[Selected extract — start]
I originally published this piece two years ago on the eighth anniversary of her death. I decided to revisit and revise it on the tenth anniversary of her passing. I’ve updated the dates, among other things. Dylanesque in a way because of the way he sifts through his back pages, rearranges his old work, and turns it into something new. I also wanted to lean on the Sinatra/Dylan connection further because of my grandmother’s love of Ol’ Blue Eyes and the album of Sinatra covers Dylan released the year she passed.
While living with my grandmother during grad school, I was surprised to find a quote attributed to Bob Dylan on her refrigerator.
She had so many things on her fridge’s door and sides. It was space for displaying photos of loved ones, magnets she had picked up on her travels, or ones that were gifted to her, prayers, and quotations printed off the computer or written in her neat elementary school teacher’s script.
Penmanship was important to her. I remember times when she tried to help improve the look of my cursive.
There was so much on the fridge that it was easy to lose track of its location.
“I think of a hero as someone who understands the degree of responsibility that comes with his freedom. “ That surprised me, as she was a Bobby Soxer when she was young. Every Sunday morning, she could be counted on to do two things: listen to Frank Sinatra and go to church at Our Lady of Grace.
Ten years ago, she died on Bob Dylan’s birthday. On February 3, 2015 the anniversary of The Day the Music Died, Dylan released an album of Sinatra covers called Shadows in the Night, in the year that Sinatra would have turned 100. Dylan had this to say about the covers, “I don’t see myself as covering these songs in any way,” he said. “They’ve been covered enough. Buried, as a matter a fact. What me and my band are basically doing is uncovering them. Lifting them out of the grave and bringing them into the light of day.”
Dylan’s Sinatra appreciation goes back a long way, in his early, hungry days in NYC, Dylan played covers by Sinatra and he said this to The Guardian in the 1960s.
“When you start doing these songs, Frank’s got to be on your mind. Because he is the mountain. That’s the mountain you have to climb, even if you only get part of the way there.”
Dylan crossed the path of Sinatra a few times. At the first, they found they had a lot in common. “He was funny, we were standing out on his patio at night and he said to me, ‘You and me, pal, we got blue eyes, we’re from up there,’ and he pointed to the stars,” Dylan said. “These other bums are from down here.’ I remember thinking that he might be right.”
[Selected extract — finish]
[Given information — start]
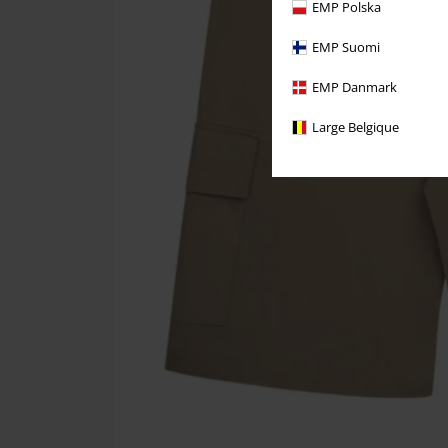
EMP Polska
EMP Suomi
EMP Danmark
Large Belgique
[Given information — finish]
» **What is needed**
From the piece about the grandmother and Dylan's Sinatra album:
1. At what church did the grandmother attend Sunday services?
2. On what date did Dylan release Shadows in the Night?
3. What did Sinatra point to on his patio when talking with Dylan?

» **Answer to this exercise**
1. Our Lady of Grace
2. February 3, 2015
3. The stars